#### What is required:
Among the lines below, keep only those from the one containing "[18] Raggett, D., Le" through the one containing "Robinson & Coar Informational [Page 30]", and reproduce them exactly.

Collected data

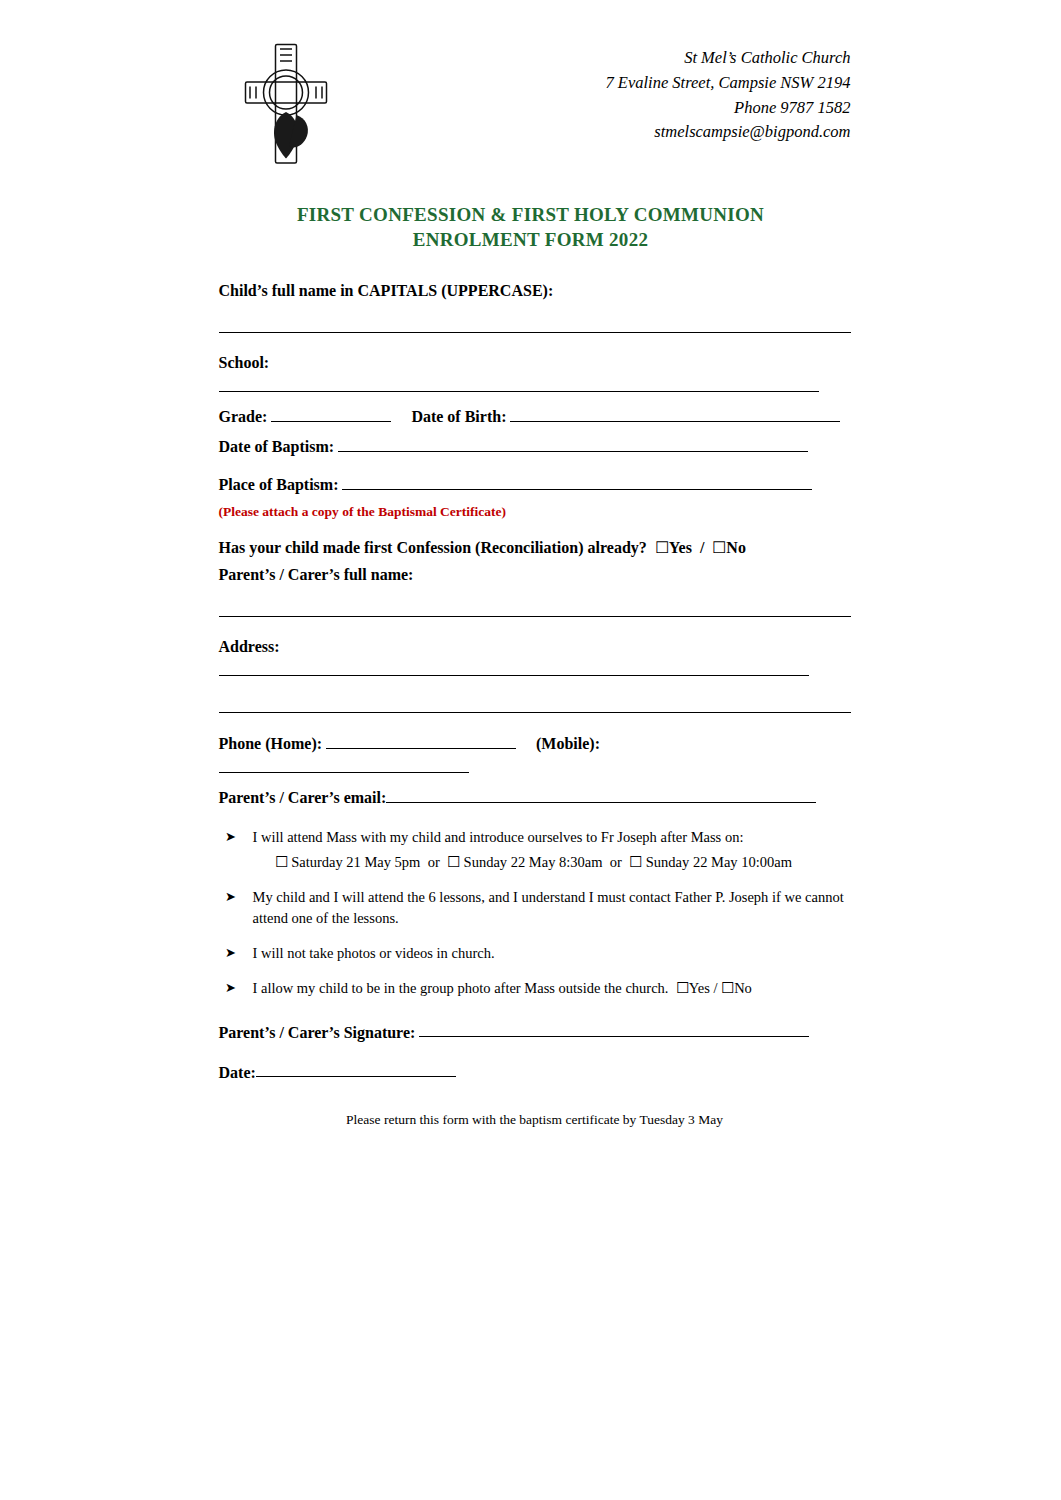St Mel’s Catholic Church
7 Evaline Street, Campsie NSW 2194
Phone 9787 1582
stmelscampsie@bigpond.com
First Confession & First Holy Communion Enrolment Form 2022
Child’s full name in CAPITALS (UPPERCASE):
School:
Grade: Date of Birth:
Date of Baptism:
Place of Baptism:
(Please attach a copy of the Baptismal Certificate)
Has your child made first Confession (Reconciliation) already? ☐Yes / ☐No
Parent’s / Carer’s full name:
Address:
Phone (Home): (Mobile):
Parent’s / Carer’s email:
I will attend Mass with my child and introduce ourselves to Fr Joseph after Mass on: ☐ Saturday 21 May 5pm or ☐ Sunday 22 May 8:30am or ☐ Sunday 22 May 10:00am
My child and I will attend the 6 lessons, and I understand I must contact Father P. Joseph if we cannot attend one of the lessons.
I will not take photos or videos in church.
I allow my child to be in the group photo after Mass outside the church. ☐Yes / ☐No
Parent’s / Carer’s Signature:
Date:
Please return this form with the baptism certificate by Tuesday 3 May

---

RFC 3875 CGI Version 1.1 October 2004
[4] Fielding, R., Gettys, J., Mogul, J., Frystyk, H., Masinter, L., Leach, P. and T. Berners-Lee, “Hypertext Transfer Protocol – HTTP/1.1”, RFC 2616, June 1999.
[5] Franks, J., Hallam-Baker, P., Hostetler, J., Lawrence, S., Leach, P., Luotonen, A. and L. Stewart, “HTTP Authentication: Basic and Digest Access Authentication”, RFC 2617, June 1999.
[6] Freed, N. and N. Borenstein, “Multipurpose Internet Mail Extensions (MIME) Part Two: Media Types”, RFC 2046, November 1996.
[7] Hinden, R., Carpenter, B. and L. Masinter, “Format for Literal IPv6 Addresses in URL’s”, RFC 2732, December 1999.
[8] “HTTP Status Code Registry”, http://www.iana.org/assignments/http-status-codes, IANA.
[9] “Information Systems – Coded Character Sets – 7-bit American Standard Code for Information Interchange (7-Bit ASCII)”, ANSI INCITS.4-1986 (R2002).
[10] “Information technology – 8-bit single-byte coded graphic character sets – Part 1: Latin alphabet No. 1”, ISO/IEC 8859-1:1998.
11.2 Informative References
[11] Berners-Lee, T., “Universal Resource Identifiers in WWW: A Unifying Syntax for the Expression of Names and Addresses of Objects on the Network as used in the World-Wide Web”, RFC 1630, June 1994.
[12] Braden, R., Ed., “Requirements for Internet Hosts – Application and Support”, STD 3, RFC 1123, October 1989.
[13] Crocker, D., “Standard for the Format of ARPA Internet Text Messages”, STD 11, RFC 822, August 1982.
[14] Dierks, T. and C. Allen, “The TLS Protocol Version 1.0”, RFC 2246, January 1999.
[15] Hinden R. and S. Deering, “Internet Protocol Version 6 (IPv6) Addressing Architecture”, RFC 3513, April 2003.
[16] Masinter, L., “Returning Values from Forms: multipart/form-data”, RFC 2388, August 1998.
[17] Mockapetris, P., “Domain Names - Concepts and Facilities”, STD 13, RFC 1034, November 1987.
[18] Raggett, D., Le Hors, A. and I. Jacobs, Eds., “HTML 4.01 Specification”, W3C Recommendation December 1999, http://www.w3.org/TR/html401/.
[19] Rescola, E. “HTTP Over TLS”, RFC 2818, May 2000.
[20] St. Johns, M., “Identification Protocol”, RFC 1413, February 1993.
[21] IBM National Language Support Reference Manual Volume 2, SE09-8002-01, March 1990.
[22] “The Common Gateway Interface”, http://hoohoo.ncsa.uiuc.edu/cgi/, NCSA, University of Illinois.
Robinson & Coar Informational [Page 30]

#### Answer for this exercise:
[18] Raggett, D., Le Hors, A. and I. Jacobs, Eds., “HTML 4.01 Specification”, W3C Recommendation December 1999, http://www.w3.org/TR/html401/.
[19] Rescola, E. “HTTP Over TLS”, RFC 2818, May 2000.
[20] St. Johns, M., “Identification Protocol”, RFC 1413, February 1993.
[21] IBM National Language Support Reference Manual Volume 2, SE09-8002-01, March 1990.
[22] “The Common Gateway Interface”, http://hoohoo.ncsa.uiuc.edu/cgi/, NCSA, University of Illinois.
Robinson & Coar Informational [Page 30]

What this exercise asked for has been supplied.